Emily Ladau '13 has been speaking up for people with disabilities for most of her adult life.
The internationally known disability rights activist, writer and speaker has authored a book on being an ally to those in the disability community, hosts a podcast on disability issues, has written for a slew of national media outlets on the topic, and is a member of Adelphi’s board of trustees.
But even Ladau felt starstruck after she opened an invitation that arrived this past summer. President Joe Biden invited Ladau to be a guest at the White House to help celebrate the 32nd anniversary of the Americans with Disabilities Act. The landmark federal legislation, familiarly known as the ADA, prohibits disability discrimination by state and local governments; provides standards for access to places of public accommodation; protects people with disabilities from discrimination in the workplace; and ensures equal access to health care, social services, transportation and telecommunications.
“I didn’t believe the invitation was real at first,” Ladau said.
She went to the White House in September to meet the president and talk about how the ADA changed her life. “I was born one year and three days after the ADA was passed,” Ladau said. “I’ve never known a world without the ADA, and I owe its passage to so many people who came before me and fought to make it happen.”
She found her life’s work at Adelphi
Ladau was born with Larsen syndrome, a genetic musculoskeletal condition. She got her first wheelchair in third grade and has lived life on wheels ever since. Ladau found her calling as a disability advocate as a student at Adelphi. She majored in English, intending to become a high school teacher.

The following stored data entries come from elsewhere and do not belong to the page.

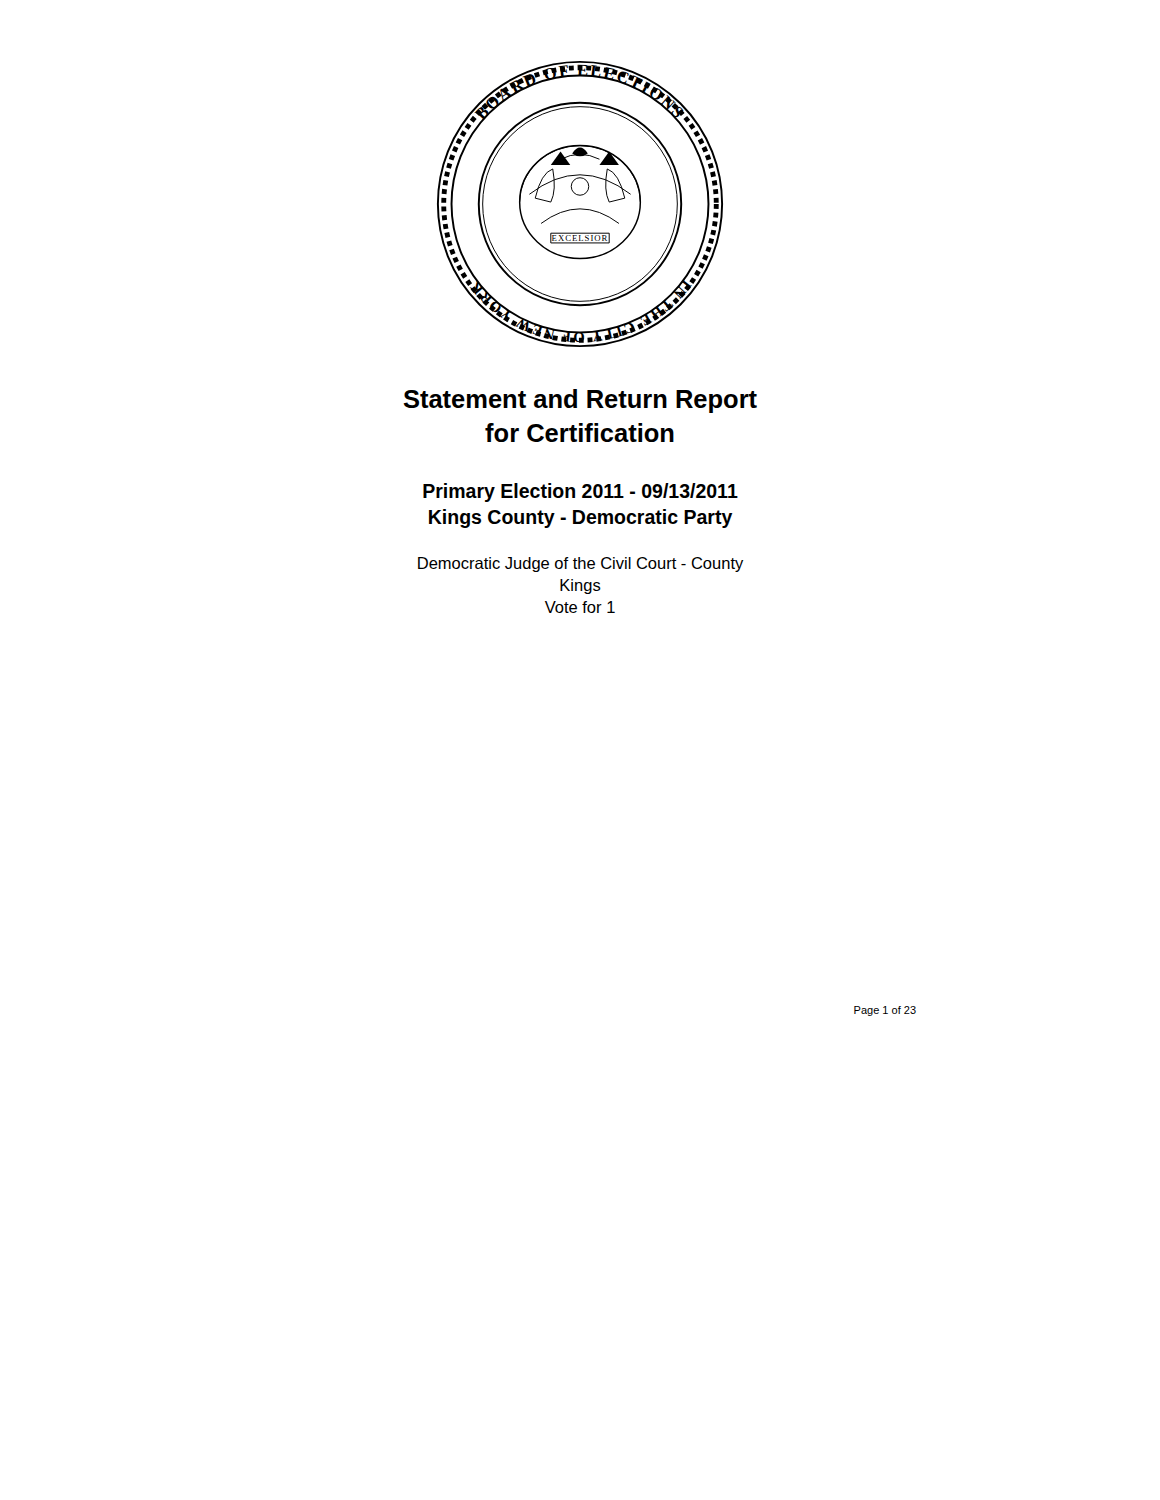Statement and Return Report
for Certification
Primary Election 2011 - 09/13/2011
Kings County - Democratic Party
Democratic Judge of the Civil Court - County
Kings
Vote for 1
Page 1 of 23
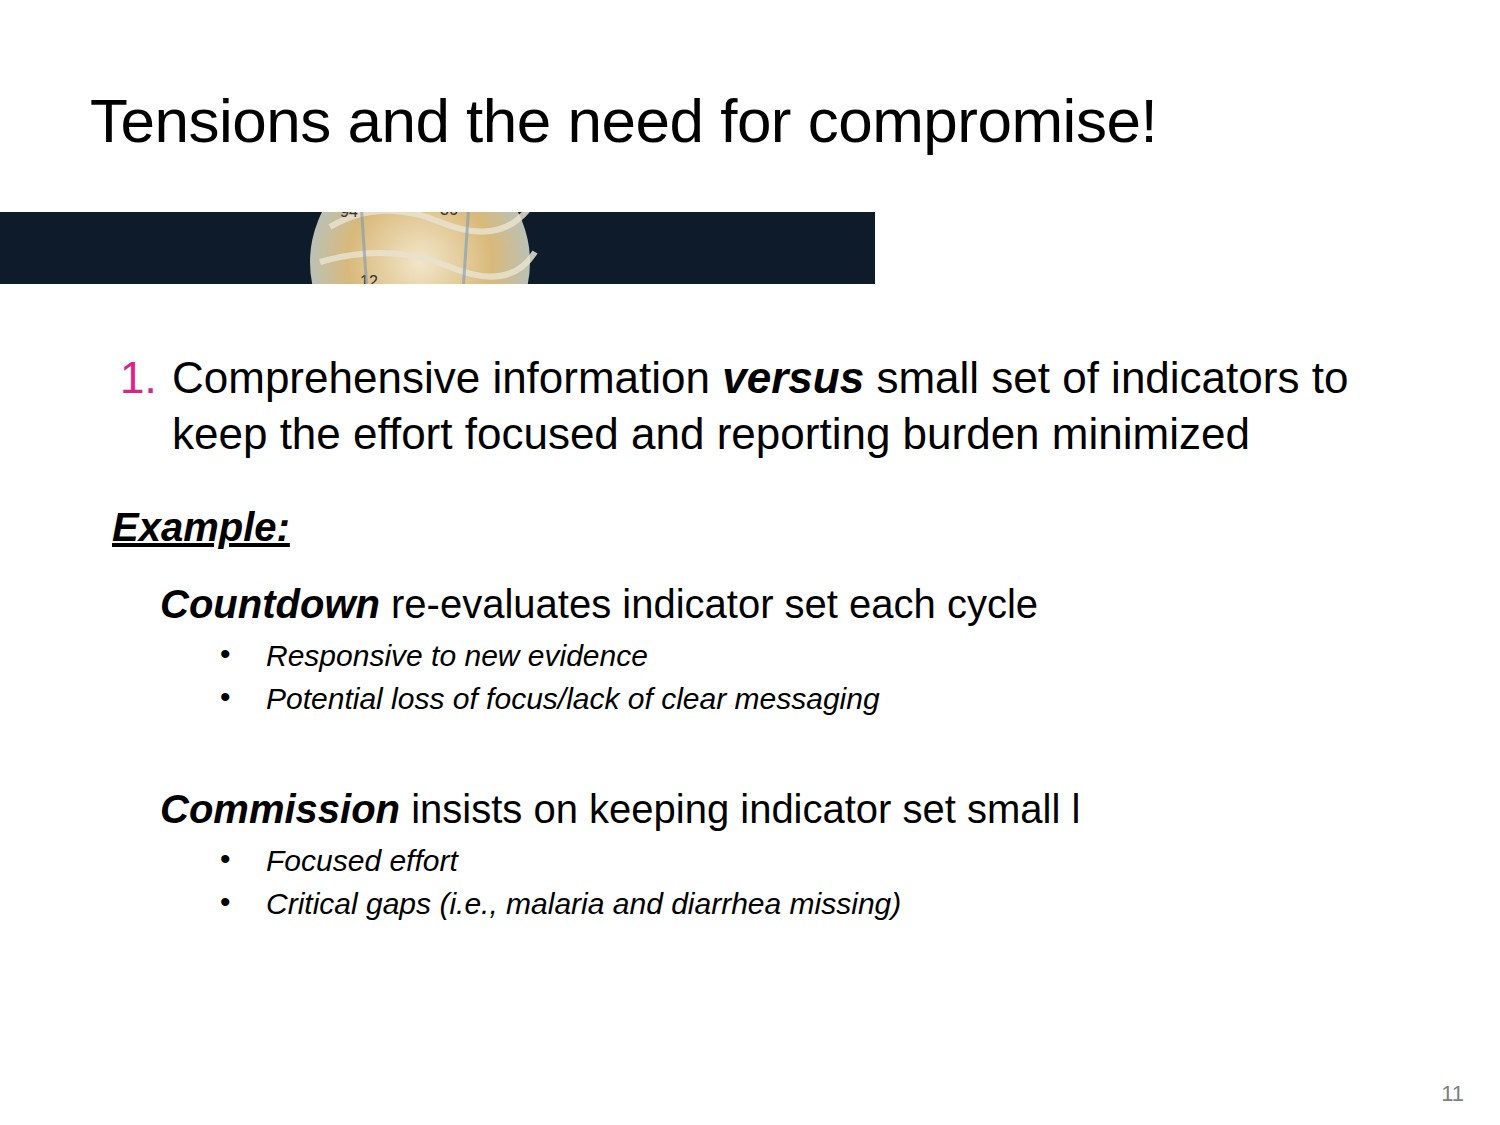Tensions and the need for compromise!
Comprehensive information versus small set of indicators to keep the effort focused and reporting burden minimized
Example:
Countdown re-evaluates indicator set each cycle
Responsive to new evidence
Potential loss of focus/lack of clear messaging
Commission insists on keeping indicator set small l
Focused effort
Critical gaps (i.e., malaria and diarrhea missing)
11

But midway through college she realized disability was key to her identity. She learned to celebrate the fact that she was one of more than a billion people worldwide who experience some form of disability, and she wanted to be a voice for her community. Her professors at Adelphi encouraged her to make this bold career choice. “Rather than teaching in one classroom, I wanted to find a different way to teach,” she explained. And she has done just that. Ladau has made it her life’s work to teach the public what it’s like to live with a disability and how they can be more empathetic and supportive.
Ladau keeps a busy schedule of speaking engagements, connecting with companies, communities and organizations including NASDAQ, Microsoft, Comcast NBCUniversal, Netflix and Penn State University. She presents audiences with tips on allyship, etiquette and ways to talk about disability. She tells them disability is not a bad word— that it’s a culture, a community and an identity that anyone can join at any time. She also urges listeners to take meaningful actions. “It’s always important to say ‘How can I help you? How can I make this more accessible to you?'” she explained.
The ADA hasn’t ended the battle for accessibility
At the White House, Ladau took a selfie with President Biden and stressed to him that there is still more work to be done. “More than three decades after the passage of the ADA, the New York City public transportation system—especially the subway—is not fully accessible to people with disabilities,” she said. The Metropolitan Transit Authority recently reached a legal settlement in which they agreed to meet ADA standards by 2055. “So we’re still a generation away from a mostly accessible transit system in the nation’s largest city,” she noted.
The internet is another area of life where accessibility still lags. Ladau explained that it is in part because there is still a struggle to make people aware of why there’s a need for websites to be accessible to users with disabilities.
“You can create a policy, but you cannot legislate an attitude change,” she said. “People still don’t understand the importance of providing accessibility to disabled people and they still think accessibility is a lot more expensive than it actually is.”
Ladau said many people still see disability as a niche issue that doesn’t affect them when the truth is one in four American adults have a disability that impacts their life activities. “Every issue is a disability issue,” she said. “So whether we are talking about voting rights, or employment or healthcare or education, it’s all relevant to disability rights.”
Ramps are important, Ladau explained, and so are captions on videos on the web. “But it’s also important to think about broader systems that are in place that are shutting out people with disabilities. We need to think about how to eliminate the stigma and discrimination and be more welcoming to disabled people in all areas of our social systems.”
As the population of the nation grows older, more people are going to be affected by disabilities. Ladau hopes her activism will reach people before they experience disability and that she can tap into some empathy. “We really need to shift our mindset and recognize that everyone has a role to play in making the world more accessible,” she said.
The power of the ripple effect
So how does one make society more inclusive? One person at a time, Ladau believes. “You’re not going to reach everybody, but you can meet people where they’re at and bridge those gaps,” she said. “If I change one person’s mind by having a conversation with them, it can have a ripple effect outward. They can talk to someone else and change their mind, and the ripple begins to grow. It sounds cheesy, but I’m a big believer in the ripple effect.”
She says she can see one of these ripples start after every speaking engagement. “I can tell by the questions that people ask me at the end of an event that wheels are turning in their minds, and they’re thinking differently. That’s what I want, to get people thinking. That’s how we change the world. It’s a long game, for sure, but it works.”